Obviously. Grace went back to her desk for a ruler and a loupe. Perhaps Jacqueline did not trust her quite as much as she’d thought. When she returned, Jacqueline was on her knees, opening the safe. Grace sat down in her boss’s chair and switched on the desk lamp. She held the ring against the ruler. The stones were nine millimeters on each side and six millimeters deep at the point. She peered through the loupe, looking at the way they sparkled.

 

“Nine on each side, six deep.” Grace noticed a minute speck near the bottom tip of one of the diamonds. An inclusion. These diamonds were very real indeed.

 

Jacqueline leaned back on her heels and held out her palm for the ring. She restacked the boxes deep in the safe and clanked the door shut.

 

“A friend of mine since we were teenagers—her husband has a little jewelry shop.” Jacqueline paused to frown. “Monsieur had a heart attack and she has been at loose ends, trying to keep up while he’s recovering. They still have orders that came in before his accident. They have small children, and it’s just chaos for her.”

 

Grace knew the trap of trying to explain your answers before anyone asked a question. She smiled and nodded. “You’re a good friend.”

 

? ? ?

 

 

On the bus, bouncing toward Fassi in Montmartre, Grace sat next to a girl just a few years younger than she was. The girl held her gray leather purse in her lap and balanced a book on it. She was reading Huysmans, à Rebours. The copy was new, its pages bright and flat, no dog-earing or wavy expansion from reading in the tub.
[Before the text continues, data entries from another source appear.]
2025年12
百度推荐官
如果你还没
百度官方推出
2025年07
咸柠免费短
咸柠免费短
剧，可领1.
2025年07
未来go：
Her fingernails were smooth ovals, unpolished and startling in their pink health.

 

“I love that book,” Grace said, scarcely aware that she was speaking.

 

“It’s for school,” the girl said, her French flat and closed-throated.

 

“You’re American?”

 

She blushed and smiled grimly. “Yes, sorry, my accent is not very good.”

 

Grace shook her head. “No, it’s good! You’re studying abroad? What’s the course?”

 

“Literature of the Belle époque.”

 

“Oh, are you reading Bel-Ami?”

 

The girl nodded vigorously. “I love that novel! It is very scandalous!”

 

Grace almost laughed. To be scandalized by the mustachioed gigolos of the 1880s! Her chest cramped with regret. This girl’s was the life Grace would have had—should have had—if she hadn’t done so many stupid things trying to get it. The bus was not at Grace’s stop yet, but she rose to get off.

 

“Enjoy your trip,” she said in English, smiling at the girl, whose eyes lit up at Grace’s American accent. Grace had delighted her.

 

She pushed toward the front and hurried off the bus.

 

How much time did she have left? Telling Hanna the truth—the truth, out and gulping for breath, squalling for attention—had left Grace exposed. It didn’t matter whom you told: A secret always sought its own life. Someone would find her now, or Jacqueline would get shut down, maybe arrested, or Grace would. She needed to leave. It was time to start over again, somewhere bigger this time, or more difficult.

 

How different from her that girl had looked. Those fingernails, like a living doll’s.

 

Grace stopped under an awning, next to a wire carousel of black-and-white postcards, and waited for her light-headedness to pass.

 

Fassi was two blocks farther. The gall of Jacqueline, lying to her so obviously—she could have at least taken out the stones first and told Grace they’d fallen out. That would have been considerate, to spare the underpaid, immigrant help the burden of knowing.